Two federal court cases have arisen in Nebraska in which the nature of retrocession under 25 U.S.C. § 1323 was at issue. Omaha Tribe of Nebraska v. Village of Walthill,334 F. Supp. 823 (D.Neb. 1971), affirmed, 460 F.2d 1327 (8th Cir. 1972), cert. denied, 409 U.S. 1107; UnitedStates v. Brown, 334 F. Supp. 536 (D.Neb. 1971).

The background of both of these cases was the same. In 1969 the Nebraska Legislature passed a retrocession resolution seeking to give back to the federal government criminal jurisdiction in all `areas of Indian country located in Thurston County, Nebraska.' LR 37, 80th Legislature, First Session. This description would have included both the omaha and Winnebago Reservations.

After consulting with the Omaha and Winnebago tribes the Secretary of the Interior, acting under 25 U.S.C. § 1323 and Executive Order No. 11435, accepted on behalf of the United States the retrocession of criminal jurisdiction only over Omaha Indian country and not Winnebago Indian country. Subsequently the two cases cited above were brought before the federal district court in Nebraska; and one of the issues in both cases was whether or not the retrocession of criminal jurisdiction over only Omaha Indian country was effective because the United States had not accepted the totality of the retrocession offered by the Nebraska Legislature in LR 37.

One case (Omaha Tribe) was decided by Judge Robinson, and the other (Brown) was decided by Judge Denney. In both cases the court went extensively through the history and purpose of 25 U.S.C. § 1323 and concluded that the state could offer to retrocede any part or all of the jurisdiction it had acquired under Public Law 280 and that the United States could accept or not accept any part or all of the jurisdiction which the state was seeking to retrocede. In short, the state can couch its retrocession offer in any jurisdictional terms it chooses. It is then up to the United States (acting through the Secretary of the Interior) to accept any or all or none of the jurisdiction so offered by the state.

Therefore, we believe that the state could offer in its retrocession resolution to retrocede criminal and civil jurisdiction over only Indian-owned land in Winnebago Indian country. However, whether, as a practical matter, such a division of jurisdiction would be realistic and workable is another question. It could create an even more confused jurisdictional picture and cause more problems than it would help. Moreover, the Secretary of the Interior might well not accept any such limited offer of retrocession. Such a split-up of jurisdiction within the boundaries of Indian country could be deemed to conflict with federal Indian policy encouraging tribal self-government and Indian responsibility for governance of the areas within Indian country.

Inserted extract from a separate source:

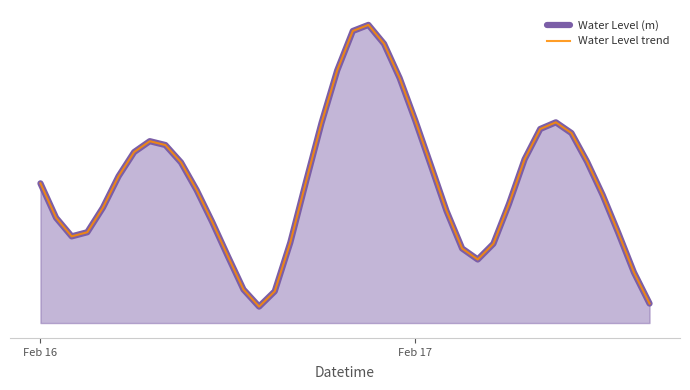

How many positive values does the Water Level (m) series have?

5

Nonetheless there appears to be nothing in the federal retrocession statute which would prohibit the state from making the offer you suggest. If the offer is accepted by the federal government, we suspect that it would take federal court litigation to decide for certain if such a retrocession is valid under 25 U.S.C. § 1323.

We hope that the foregoing discussion will be helpful to you in considering the effects of LR 57. As indicated at the outset, Indian law is extremely complex and arises from an amalgam of ancient treaties, numerous federal statutes, many court decisions, countless federal rules, regulations and procedures, tribal customs and traditions, and some applicable state laws. Therefore, we cannot do more than describe what we perceive to be the general effects of retrocession in various settings. We have attempted to do that in the foregoing discussion.